Highly stable CsPbBr3 perovskite phases from new lead β-diketonate glyme adducts.

Abstract

Lead is one of the key metals of the all-inorganic lead halide perovskites. This work tailors novel architectures of lead's coordination sphere using a β-diketone (H-hfa = 1,1,1,5,5,5-hexafluoro-2,4-pentanedione) and a glyme (monoglyme, diglyme, triglyme, or tetraglyme) ligand. The coordination chemistry and thermal behaviour of these "Pb(hfa)2·glyme" adducts have been analysed through FT-IR spectroscopy, 1H and 13C NMR analyses, thermogravimetric analysis (TGA), and differential scanning calorimetry (DSC). Single-crystal X-ray diffraction studies provide evidence of the formation of a monomeric Pb(hfa)2·monoglyme structure. In order to validate the potentiality of these "Pb(hfa)2·glyme" precursors for the fabrication of Pb-based halide perovskites, a facile, one-step and low-temperature solution approach has been applied to prepare CsPbBr3 microcrystals with a process carried out in air under atmospheric pressure. Pure stoichiometric CsPbBr3 powders, obtained using Cs(hfa) and Br2 as cesium and bromide sources, respectively, show excellent stability under atmospheric conditions. Better results are obtained in terms of yield and stability from the diglyme and tetraglyme lead adducts.
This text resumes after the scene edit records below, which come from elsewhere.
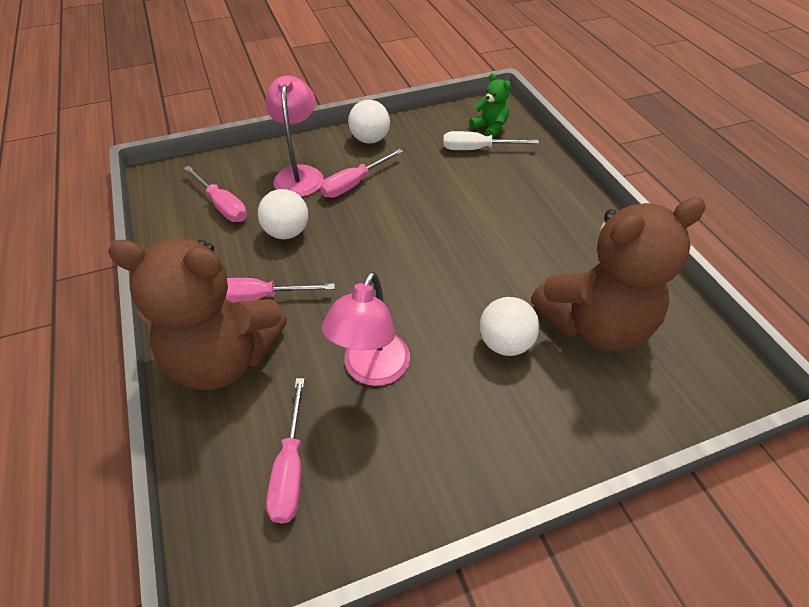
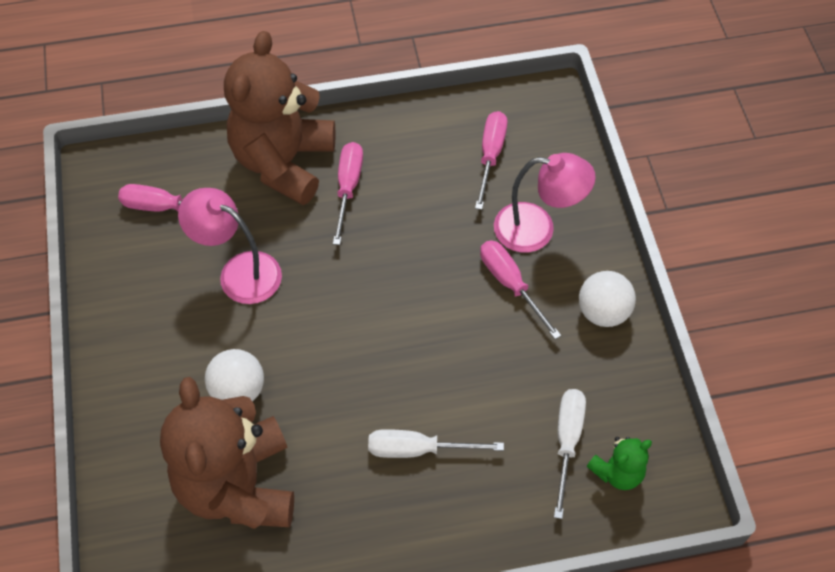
camera: 100 degrees right, 10 degrees up
(222, 205) = (490, 155): pink screwdriver -> pink screwdriver turned 135 degrees clockwise
(287, 232) = (436, 213): white ball -> none
(513, 218) = (418, 449): none -> white screwdriver

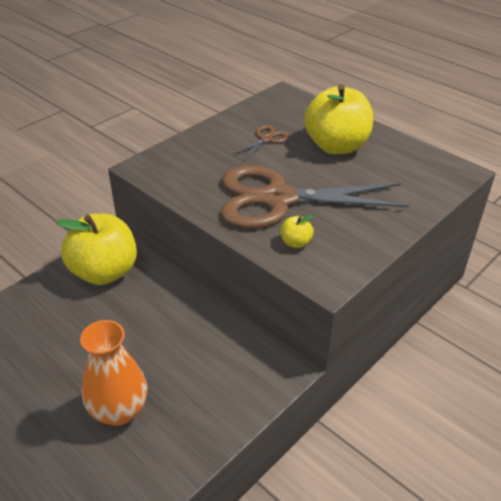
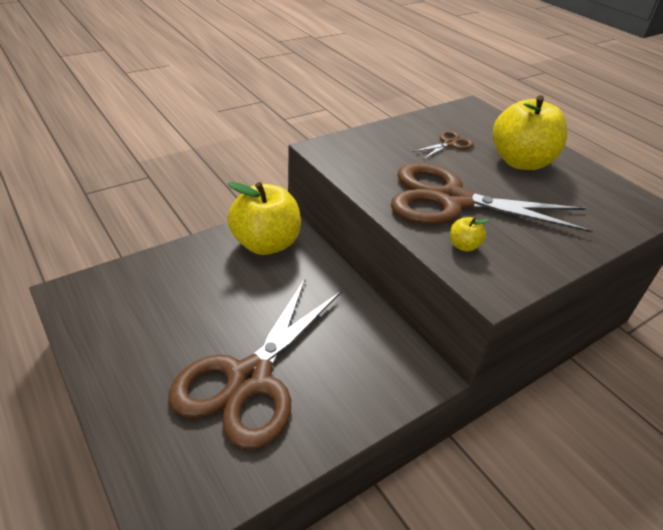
camera: 10 degrees right, 0 degrees up
(119, 410) = (250, 379): orange vase -> brown scissors

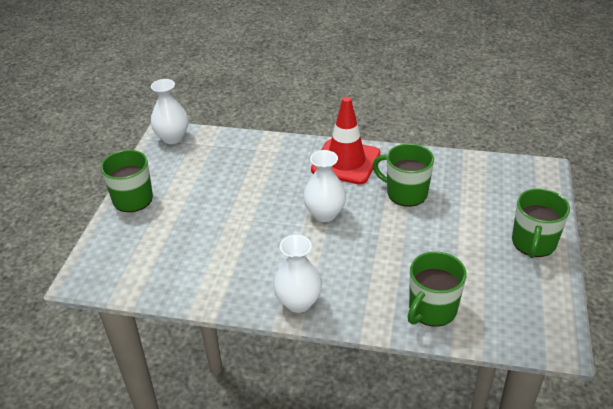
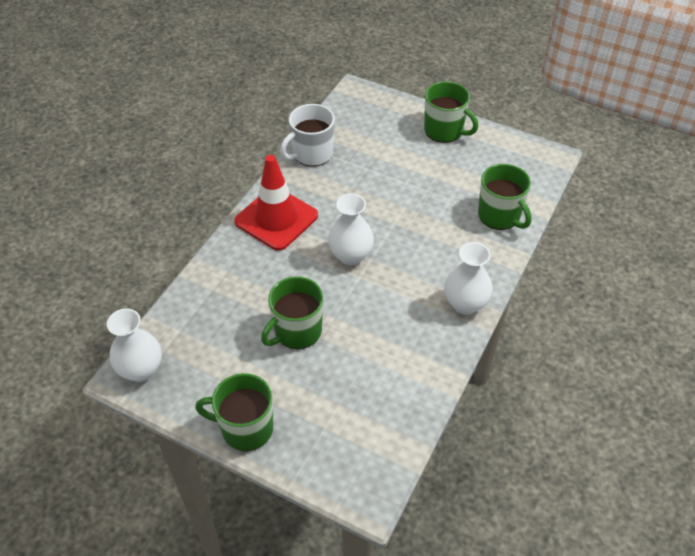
camera: 75 degrees left, 10 degrees up
(405, 193) = (346, 188): green mug -> green mug (297, 331)
(436, 162) = (312, 154): none -> white mug

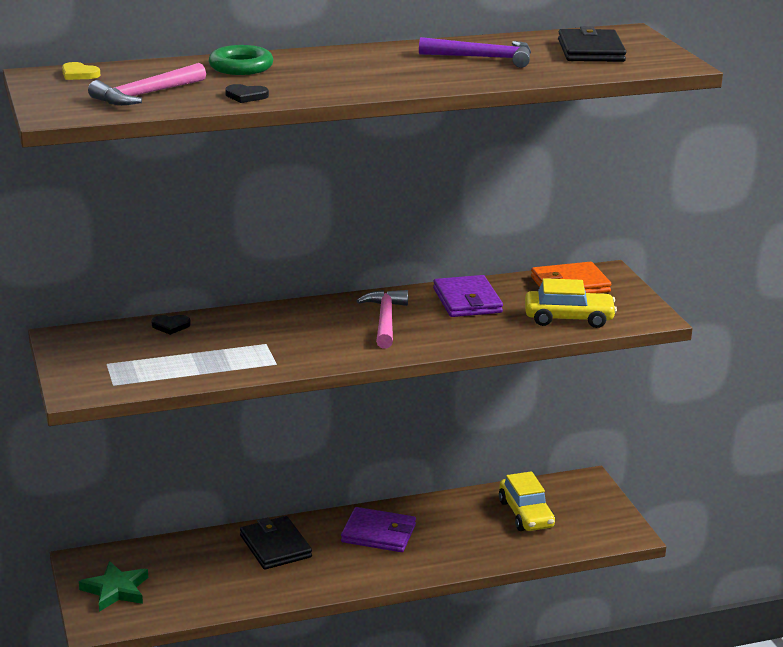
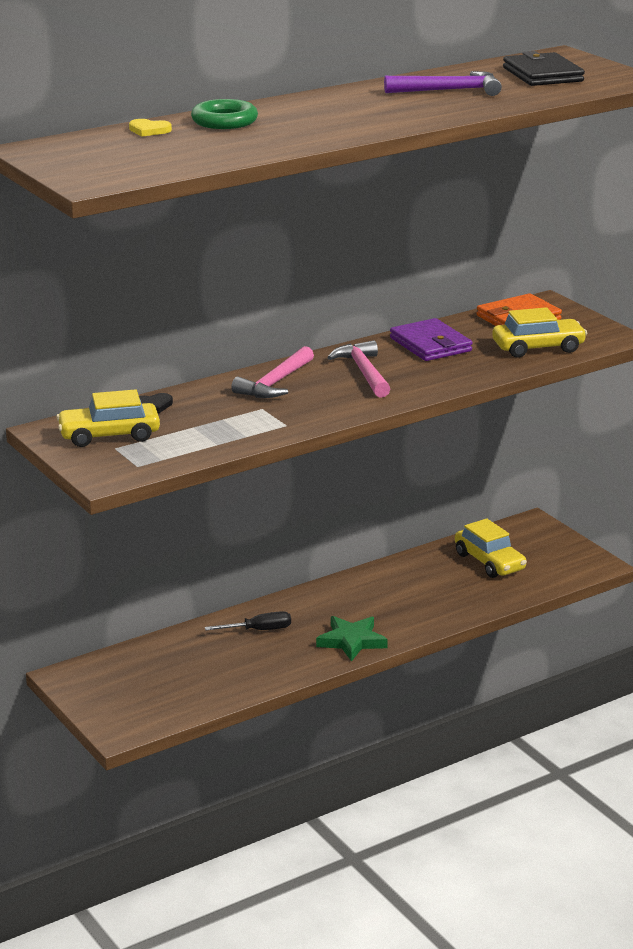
camera: 15 degrees left, 0 degrees up
(79, 74) = (69, 144): yellow heart -> yellow heart (149, 130)
(110, 350) = (109, 435): none -> yellow car
(116, 590) = (119, 696): green star -> green star (352, 641)
(145, 95) = (159, 156): pink hammer -> pink hammer (275, 383)
(246, 96) = (259, 147): black heart -> none
(275, 546) = (259, 630): black wallet -> black screwdriver
(378, 533) = (355, 602): purple wallet -> none

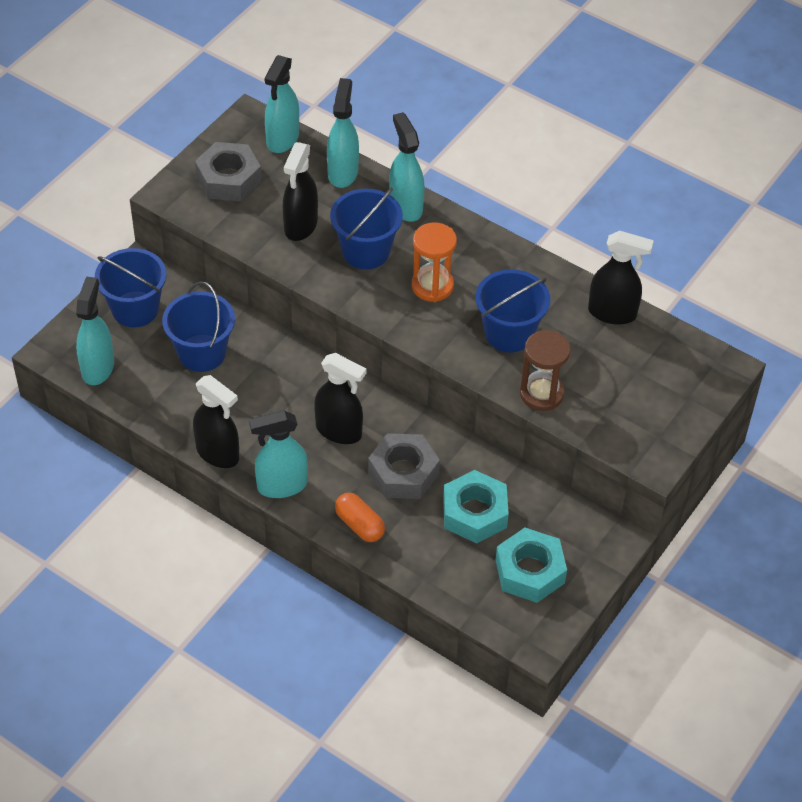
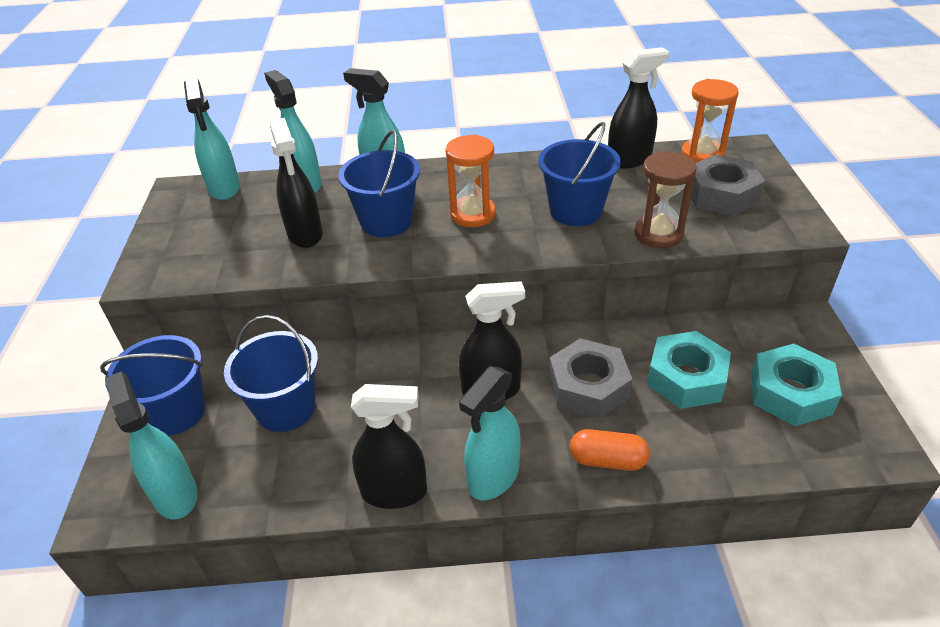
camera: 35 degrees left, 10 degrees down
(229, 179) = (197, 236): grey nut -> grey nut (721, 194)
(678, 347) = (702, 154): none -> orange hourglass

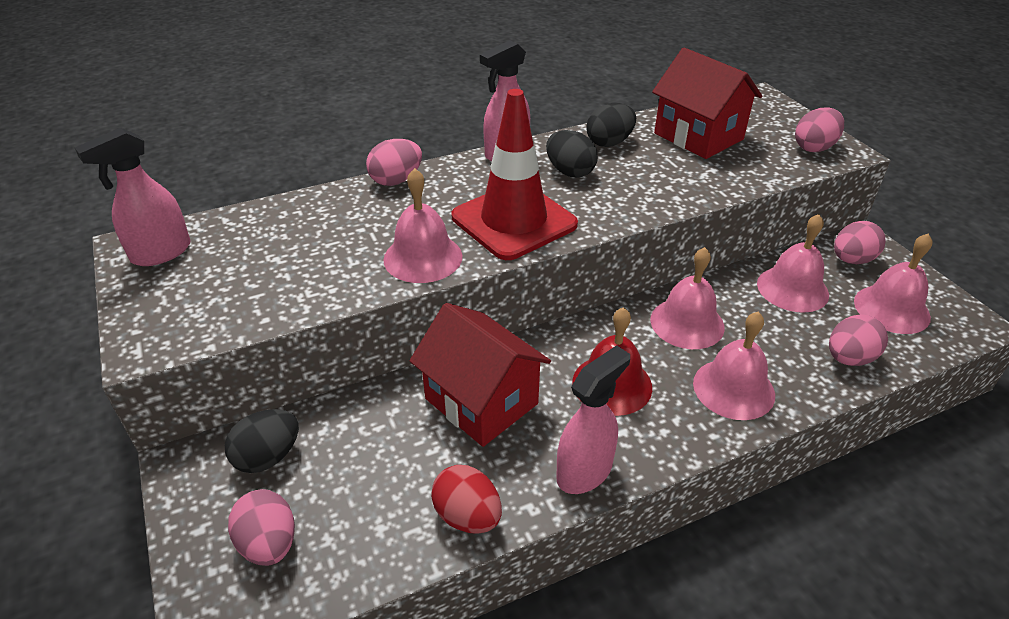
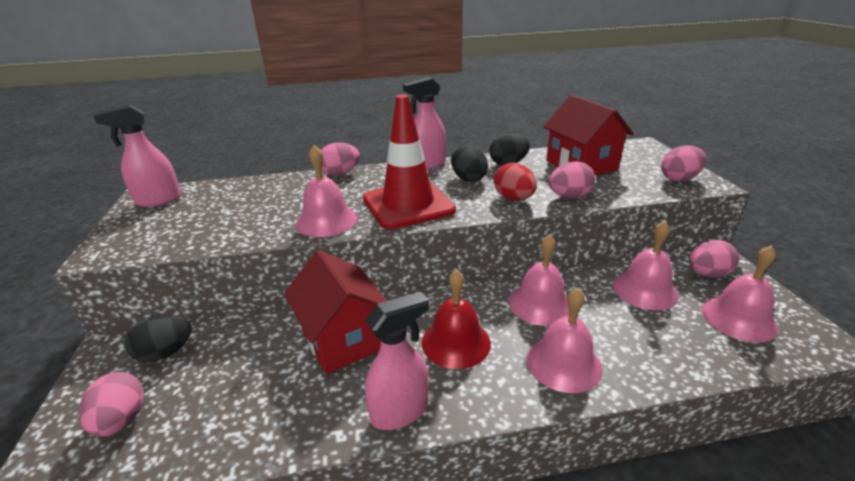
camera: 15 degrees right, 10 degrees down
(467, 516) = (283, 430): red egg -> red egg (514, 198)
(849, 358) = (685, 354): pink egg -> pink egg (569, 197)

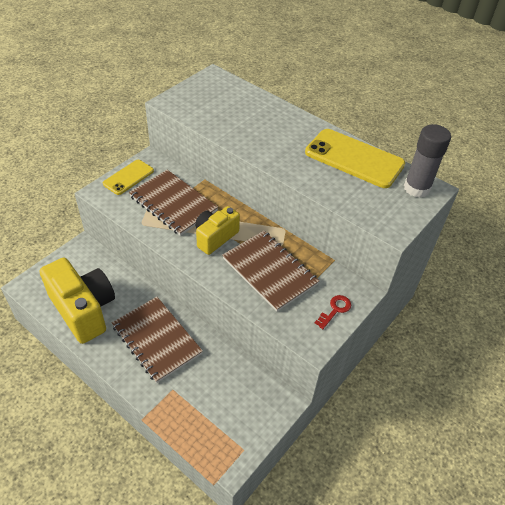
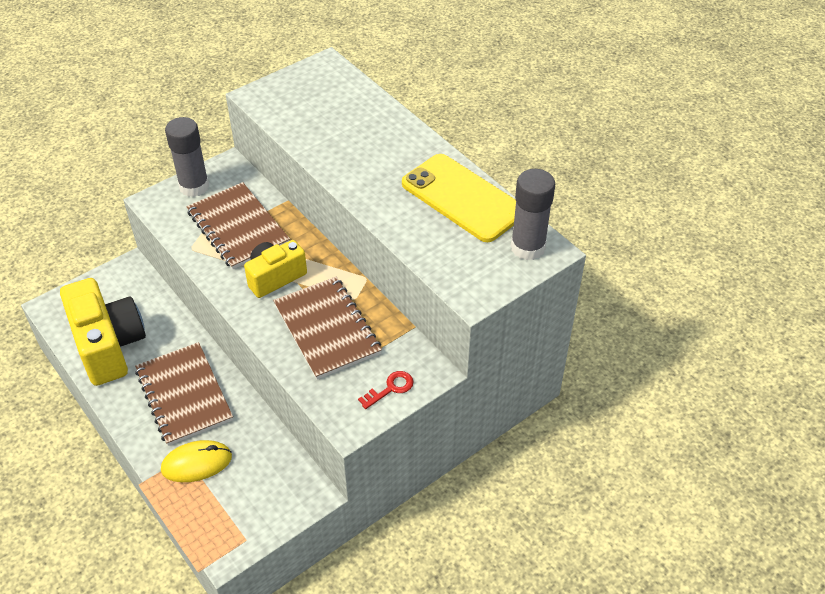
camera: 15 degrees right, 0 degrees up
(128, 177) = (194, 186): yellow phone -> grey glue stick
(184, 393) = (196, 463): none -> yellow mouse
Field emission scanning electron microscopy (FE-SEM) indicates a good uniform morphology of cubic grains, while the structure and the 1 : 1 : 3 stoichiometry of Cs : Pb : Br are confirmed by X-ray diffraction (XRD) and energy dispersive X-ray analysis (EDX), respectively. Tauc plots derived from absorption spectroscopy point to optical energy band-gaps (Eg) in the 2.21-2.27 eV range, in agreement with literature data. The present research elucidates the potential of these novel "Pb(hfa)2·glyme" adducts as promising lead precursors for CsPbBr3 perovskite synthesis, paving the way for their implementation in various technological applications.